COOPER STATE PARK
Lake Holathlikaha is the heart of Fort Cooper State Park. Spring-fed and crystal-clear, the 160 acre lake lured battle-weary volunteers to its banks in 1836, where they built and defended a frontier fort. Today, it charms thousands of visitors each year with its unique blend of beauty and history.The park is named for Maj. Mark Anthony Cooper, commander of five companies of the First Georgia Battalion of Volunteers during the Second Seminole War. In April 1836, Cooper's duty as to protect the sick and wounded left behind during Gen. Winfield Scott's long march to present-day Tampa. For 16 days, Cooper and about 380 men watched and waited, drinking from the waters of the lake and scanning the woods that rimmed its eastern shore. There were several skirmishes, but the volunteers held their own. On April 18, Scott returned with supplies and reinforcements, leading the men of Fort Cooper from their frontier sanctuary into new battles. The 710 acres that would become Fort Cooper State Park were acquired in 1970 from private owners. It opened to the public in 1977. The swamp and marsh areas around the lake, the hardwood hammock, and the sandhill communities provide opportunities to observe the extensive wildlife on the park's 10 miles of self-guided trails. Deer, fox, rabbits, owls, herons and cardinals are all residents of park.

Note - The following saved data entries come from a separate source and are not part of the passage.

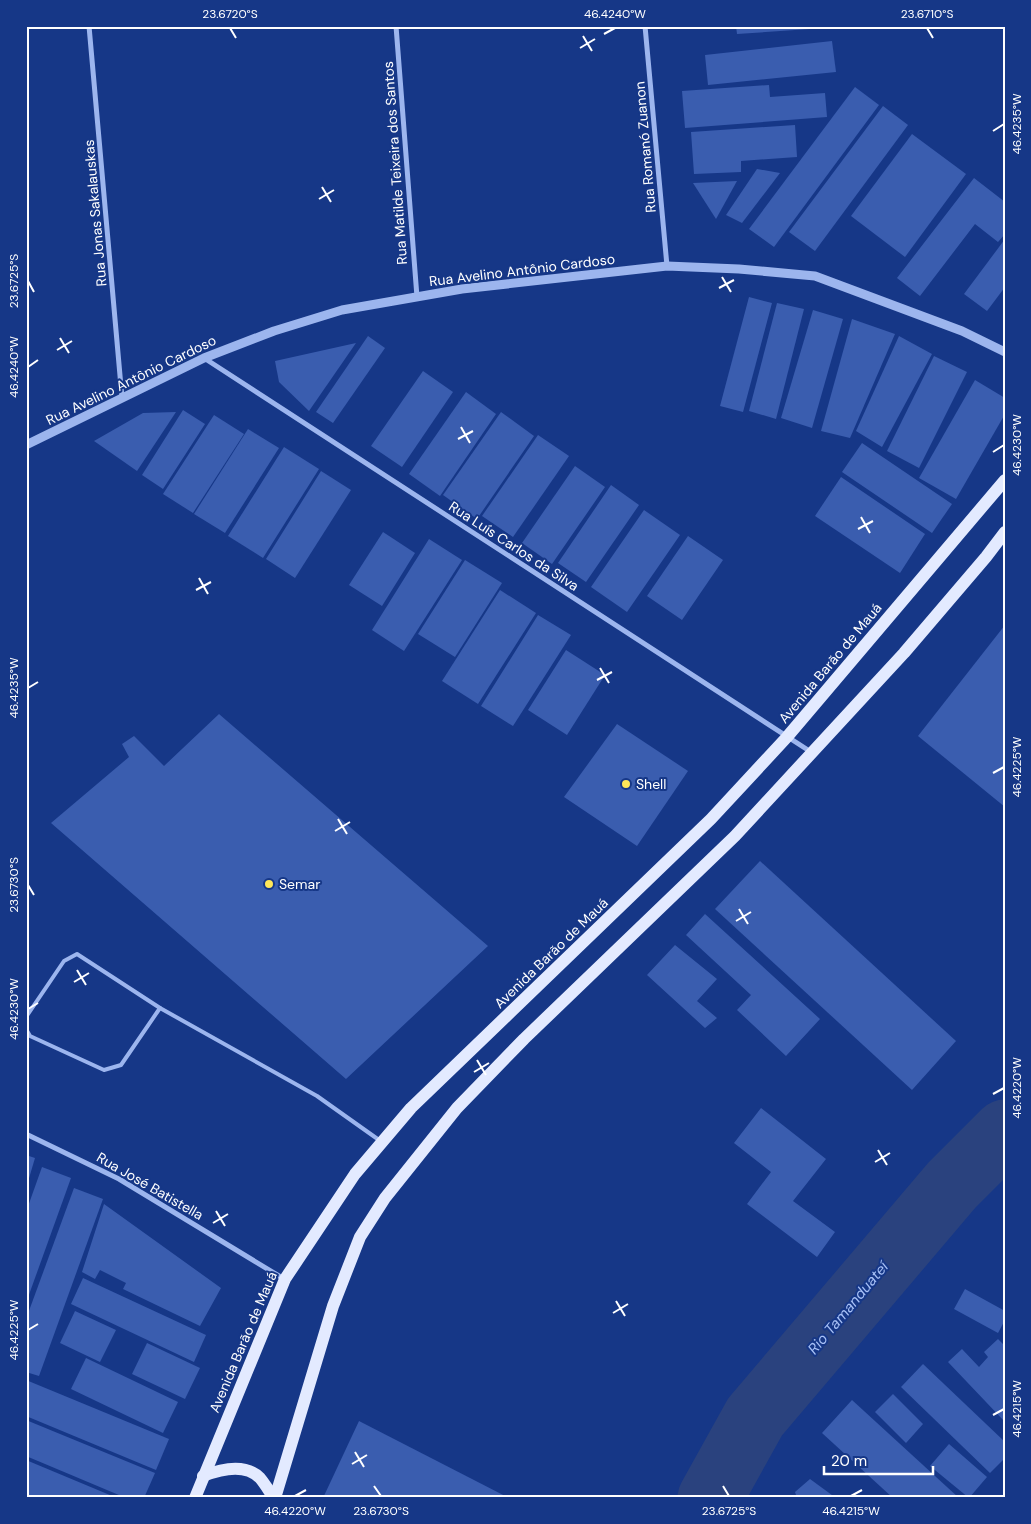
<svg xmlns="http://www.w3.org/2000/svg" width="1031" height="1524" font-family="'DM Sans',sans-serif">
  <rect width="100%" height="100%" fill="#163787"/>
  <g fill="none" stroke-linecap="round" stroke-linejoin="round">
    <!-- river -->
    <polyline stroke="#2a427e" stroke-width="65" points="710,1498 755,1417 952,1185 1005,1132"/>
  </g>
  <!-- building -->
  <g fill="#3a5daf">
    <polygon points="736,26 810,26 810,29 737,34"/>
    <polygon points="832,41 836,72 708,85 705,55"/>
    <polygon points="769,85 770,97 825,93 827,117 685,128 682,91"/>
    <polygon points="855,87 879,105 774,247 749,229"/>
    <polygon points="883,106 908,125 815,251 789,232"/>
    <polygon points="795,125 797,157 741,161 741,172 694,174 691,132"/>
    <polygon points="912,134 966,174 905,257 851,216"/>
    <polygon points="757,169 780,173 742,223 726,215"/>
    <polygon points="974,178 1005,202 1005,234 998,242 975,224 920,296 897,278"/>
    <polygon points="737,181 716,219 693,183"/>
    <polygon points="1005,239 1005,287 987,311 964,294"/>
    <polygon points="749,297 772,303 743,412 720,406"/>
    <polygon points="777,303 804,309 776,419 749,411"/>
    <polygon points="813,310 843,319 812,428 781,418"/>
    <polygon points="852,319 895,334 850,438 821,431"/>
    <polygon points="368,336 385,348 333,423 316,412"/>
    <polygon points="899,336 932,354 882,447 856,431"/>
    <polygon points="356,343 309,411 279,382 275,361"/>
    <polygon points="934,356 967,372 919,468 887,451"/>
    <polygon points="423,371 453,392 402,467 371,446"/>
    <polygon points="975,380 1005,398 1005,414 956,499 919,478"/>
    <polygon points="466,392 496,414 440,496 409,474"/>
    <polygon points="183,410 205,424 163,489 142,475"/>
    <polygon points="176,412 137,471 94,441 143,413"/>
    <polygon points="501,412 534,436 477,519 443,495"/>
    <polygon points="214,415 244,434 193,513 163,494"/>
    <polygon points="248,429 279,448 225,533 194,514"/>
    <polygon points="538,435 569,456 513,537 482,516"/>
    <polygon points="862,443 952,504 932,533 842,472"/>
    <polygon points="284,447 319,469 263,558 228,536"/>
    <polygon points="575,466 605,487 552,564 522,543"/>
    <polygon points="321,471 351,490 295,578 266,559"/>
    <polygon points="841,477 925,534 900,573 815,516"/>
    <polygon points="611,485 639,505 586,582 558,563"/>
    <polygon points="644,510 680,535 627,612 591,587"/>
    <polygon points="383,532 415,553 382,606 349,585"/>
    <polygon points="688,536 723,560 682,620 647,596"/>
    <polygon points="429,539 462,560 404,651 372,630"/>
    <polygon points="465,560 502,583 455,657 418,634"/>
    <polygon points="500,590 536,613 478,704 442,681"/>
    <polygon points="538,615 571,635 513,726 481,706"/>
    <polygon points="1005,625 1005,807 918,736"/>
    <polygon points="566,650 605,675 567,735 528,710"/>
    <polygon points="219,714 488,946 346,1079 51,823 129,757 122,744 134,736 164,766"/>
    <polygon points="617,724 688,771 637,846 564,797"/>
    <polygon points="760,861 956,1041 912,1090 715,909"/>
    <polygon points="705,914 820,1019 786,1056 737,1010 751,995 686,935"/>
    <polygon points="675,945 717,979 697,1001 717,1018 705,1028 647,975"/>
    <polygon points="761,1108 826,1159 793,1201 835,1232 817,1257 747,1204 771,1172 734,1143"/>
    <polygon points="26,1155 35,1158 27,1185 26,1185"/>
    <polygon points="42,1167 71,1178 26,1303 26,1212"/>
    <polygon points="74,1188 103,1199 39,1376 26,1372 26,1319"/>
    <polygon points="104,1204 221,1288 200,1326 123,1289 126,1283 100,1270 95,1279 82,1272"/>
    <polygon points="83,1278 206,1335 194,1362 71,1304"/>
    <polygon points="965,1289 1005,1311 1005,1320 998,1333 954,1309"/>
    <polygon points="75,1311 116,1330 100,1362 60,1343"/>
    <polygon points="998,1339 1005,1346 1005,1422 948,1362 962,1349 979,1367 988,1357 984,1352"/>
    <polygon points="147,1343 200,1368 185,1399 132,1374"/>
    <polygon points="86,1358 178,1402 163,1433 71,1389"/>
    <polygon points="923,1364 1005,1442 1005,1458 990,1473 901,1387"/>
    <polygon points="26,1380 169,1439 156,1470 26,1416"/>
    <polygon points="893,1394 923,1424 906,1443 875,1412"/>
    <polygon points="852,1400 959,1498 893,1498 822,1433"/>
    <polygon points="26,1420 155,1473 144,1498 126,1498 26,1456"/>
    <polygon points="359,1421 509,1498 323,1498"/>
    <polygon points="949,1444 987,1477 969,1498 930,1466"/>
    <polygon points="26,1460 117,1498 26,1498"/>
    <polygon points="810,1479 836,1498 797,1498 795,1492"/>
  </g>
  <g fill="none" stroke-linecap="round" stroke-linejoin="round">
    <!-- service -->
    <g stroke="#9cb5ee" stroke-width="4">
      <polyline points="26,1017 64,961 77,954 160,1008 317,1096 379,1140"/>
      <polyline points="26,1029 30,1036 104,1070 121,1065 160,1008"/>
    </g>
    <!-- minor -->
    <g stroke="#9cb5ee" stroke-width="5">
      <polyline points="89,26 122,398"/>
      <polyline points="396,26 417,297"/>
      <polyline points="645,26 667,266"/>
      <polyline points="204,358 811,752"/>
      <polyline points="26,1134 119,1179 284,1279"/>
    </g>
    <!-- tertiary -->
    <polyline stroke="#9cb5ee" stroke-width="9" points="26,445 204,358 274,331 342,310 462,289 667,266 739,269 815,276 962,331 1005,352"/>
    <!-- primary -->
    <g stroke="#e3eaff" stroke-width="12">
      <path d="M203 1476C221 1469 245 1463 260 1478 265 1484 269 1491 274 1498"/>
      <polyline points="195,1498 285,1279 355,1174 411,1108 711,819 787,737 1005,480"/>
      <polyline points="275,1498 333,1306 360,1237 385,1198 457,1108 524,1039 735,836 904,653 986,557 1005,532"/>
    </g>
  </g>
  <!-- ticks -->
  <path fill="none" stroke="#fff" stroke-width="2" d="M230 28 236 38M927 28 933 38M604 34 615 28M583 36 592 51M580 48 595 39M993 131 1004 124M322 187 331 202M319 199 334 190M722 277 731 292M28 281 34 292M719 288 734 280M60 338 69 353M57 350 72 341M28 367 38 360M461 427 470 443M458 439 473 431M993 452 1004 445M861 517 870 533M858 529 873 521M199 578 208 594M196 590 211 582M600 668 609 683M597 680 612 672M28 688 38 682M993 773 1004 767M338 819 347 834M335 831 350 822M28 885 34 895M739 909 748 924M736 921 751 912M77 970 86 985M74 982 89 973M28 1009 38 1003M477 1060 486 1075M474 1072 489 1063M993 1094 1004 1088M878 1150 887 1165M875 1162 890 1153M216 1211 225 1226M213 1223 228 1214M616 1301 625 1316M613 1313 628 1304M28 1330 38 1324M993 1415 1004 1409M355 1452 364 1467M352 1464 367 1455M374 1486 381 1496M723 1486 729 1496M295 1496 306 1490M851 1496 862 1490"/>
  <!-- markers -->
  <g fill="#ffe759" stroke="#163787" stroke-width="2">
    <circle cx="626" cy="784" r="5"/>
    <circle cx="269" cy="884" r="5"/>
  </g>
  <g text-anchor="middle" stroke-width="4" stroke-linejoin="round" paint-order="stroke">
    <!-- street labels -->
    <g font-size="14" fill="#fff" stroke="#163787">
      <text transform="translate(645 147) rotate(-95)" y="5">Rua Romanó Zuanon</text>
      <text transform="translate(395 163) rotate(-94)" y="5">Rua Matilde Teixeira dos Santos</text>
      <text transform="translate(95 213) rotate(-95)" y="5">Rua Jonas Sakalauskas</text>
      <text transform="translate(522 270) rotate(-7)" y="5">Rua Avelino Antônio Cardoso</text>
      <text transform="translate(131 380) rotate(-26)" y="5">Rua Avelino Antônio Cardoso</text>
      <text transform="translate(514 546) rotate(33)" y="5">Rua Luís Carlos da Silva</text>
      <text transform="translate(830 663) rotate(-50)" y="5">Avenida Barão de Mauá</text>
      <text transform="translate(551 953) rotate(-44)" y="5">Avenida Barão de Mauá</text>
      <text transform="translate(150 1186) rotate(30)" y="5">Rua José Batistella</text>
      <text transform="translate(243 1342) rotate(-67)" y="5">Avenida Barão de Mauá</text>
    </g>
    <!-- poi labels -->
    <g font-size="14" fill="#fff" stroke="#163787" text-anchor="start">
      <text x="636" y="789">Shell</text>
      <text x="279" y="889">Semar</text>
    </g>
    <!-- water labels -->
    <g font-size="15" font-style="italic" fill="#a7c0f6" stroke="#163787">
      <text transform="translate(848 1308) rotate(-50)" y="5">Rio Tamanduateí</text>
    </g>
  </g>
  <!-- border -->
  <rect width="1031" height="1524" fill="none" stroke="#163787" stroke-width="55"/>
  <!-- scale -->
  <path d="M824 1466v8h109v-8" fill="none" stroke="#ffffff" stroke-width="2.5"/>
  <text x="831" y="1466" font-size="15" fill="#ffffff" stroke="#163787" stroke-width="4" paint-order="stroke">20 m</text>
  <rect x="28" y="28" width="976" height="1468" fill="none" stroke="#fff" stroke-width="2"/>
  <g font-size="12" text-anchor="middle" fill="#fff">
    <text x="230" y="18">23.6720°S</text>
    <text x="615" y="18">46.4240°W</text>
    <text x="927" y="18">23.6710°S</text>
    <text transform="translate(1017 124) rotate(-90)" y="4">46.4235°W</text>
    <text transform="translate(14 281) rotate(-90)" y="4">23.6725°S</text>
    <text transform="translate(14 367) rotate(-90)" y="4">46.4240°W</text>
    <text transform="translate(1017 445) rotate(-90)" y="4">46.4230°W</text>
    <text transform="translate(14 688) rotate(-90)" y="4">46.4235°W</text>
    <text transform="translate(1017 767) rotate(-90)" y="4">46.4225°W</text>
    <text transform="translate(14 885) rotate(-90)" y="4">23.6730°S</text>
    <text transform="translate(14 1009) rotate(-90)" y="4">46.4230°W</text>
    <text transform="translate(1017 1088) rotate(-90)" y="4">46.4220°W</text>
    <text transform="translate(14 1330) rotate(-90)" y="4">46.4225°W</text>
    <text transform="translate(1017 1409) rotate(-90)" y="4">46.4215°W</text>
    <text x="295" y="1515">46.4220°W</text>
    <text x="381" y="1515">23.6730°S</text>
    <text x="729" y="1515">23.6725°S</text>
    <text x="851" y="1515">46.4215°W</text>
  </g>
</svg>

The park offers primitive tent camping for groups of up to 20 people. Visitors can play volleyball and horseshoes in the main use area of the park. There is also a playground available.
Swimming, sunbathing and fishing are very popular activities at this park. The hardwood hammock is an excellent picnic area complete with grills, tables and pavilions. Pavilions are available to rent as are canoes and paddle boats which can be rented for a day of enjoyment in the lake.Some facilities and activities in the park are accessible to people with disabilities.